Die Gewerkschaft hat andere Vorstellungen und Forderung der Problemlösung vorgeschlagen:

  • Erhalt der Stammarbeits- und Ausbildungsplätze-
  • Verschiebung von Fremdfertigungsanteilen zugunsten der Stammbelegschaft
  • Regelung zur künftigen Fremd-und Eigenfertigung
  • keine Tarifflucht durch Outsourcing

Meyer brach jedoch die Verhandlungen mit dem Betriebsrat ab.

Meyer versucht die Arbeitnehmersolidarität zu stören

Seit zwei Tagen liegt ein neues Problem vor. Meyer forderte die Werftarbeitnehmer auf, sich zwischen seinen beiden Lösungsvorschlägen zu entscheiden. Als ob es keine weiteren Alternativen gebe. Entsprechend diesem Vorgehen könnten in Zukunft die Bundestagswahlen zwischen nur zwei Parteien angeboten werden, also: Wollen Sie CDU oder AFD???

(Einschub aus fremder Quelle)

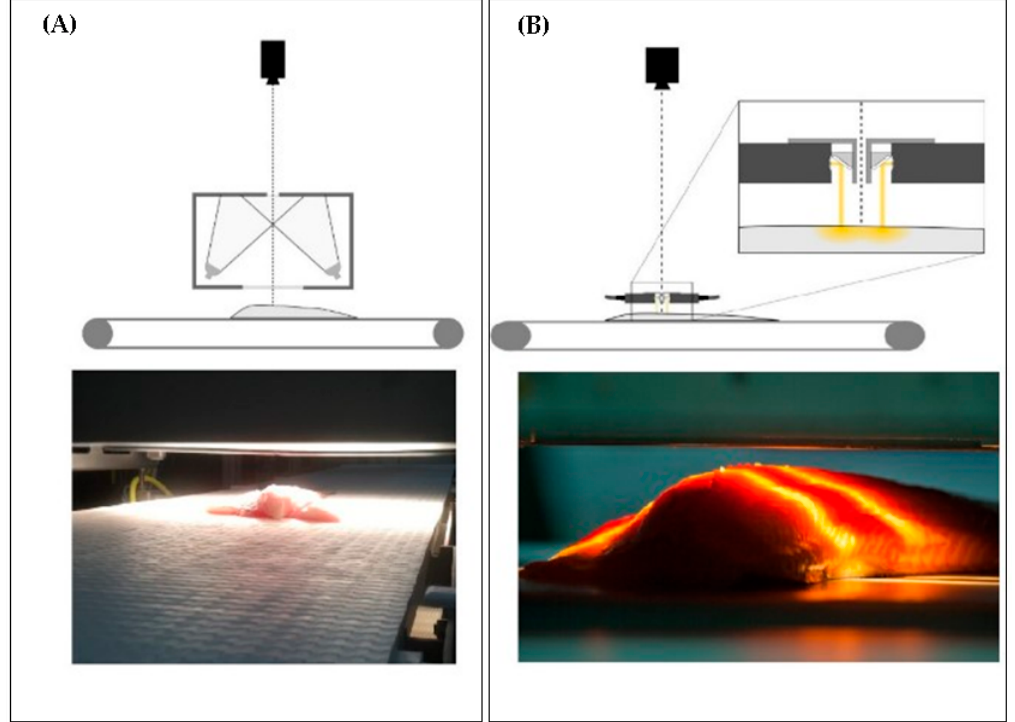
Figure 1. Example of application of spectroscopic measurements (hyperspectral imaging setups) used to scan fish samples on conveyer belts with ( A ) diffuse reflectance mode and ( B ) interactance mode. Reproduced in compliance with CC BY license from Ref. [32].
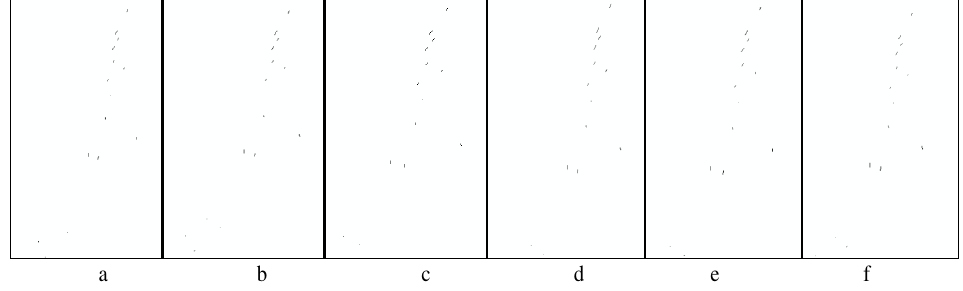
Figure 6. Vector Plot Error for Easting and Northing Coordinates based on Different GCP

Gleichzeitig muss Meyer genau gewusst haben, dass dieses Befragung undemokratisch ist: Ein Teil der Arbeitnehmer erkannte, dass die Beteiligung an dieser Form der Befragung gegen den Betriebsrat gerichtet war und dass sie in jedem Fall die Solidarität zwischen den Arbeitnehmern zerstört, denn

1. ein Teil der Angestellten weiß, dass er von der Entscheidung in keinem Fall betroffen sein wird,

  1. ein Teil der Arbeiter weiß, dass er im Fall der Kündigung der 1000, in jedem Fall aufgrund des Punkteschemas betroffen sein wird.
  2. Andere reagierten aufgrund von ihrer Einschätzung der zunehmenden Brutalisierung des Arbeitsmarktes
  3. oder aufgrund des von Meyer ausgeübten Druckes

Unsere Forderung an die Eigentümer und das Management der Meyerwerft ist, das Ergebnis dieser nicht-repräsentativen Befragung (nur ein Drittel der Befragten antwortete) unbeachtet zu lassen und erneute Gespräche mit dem Betriebsrat, den Gewerkschaften und der Politik aufzunehmen.

Es lassen sich bessere humanere Lösungsvorschläge erarbeiten.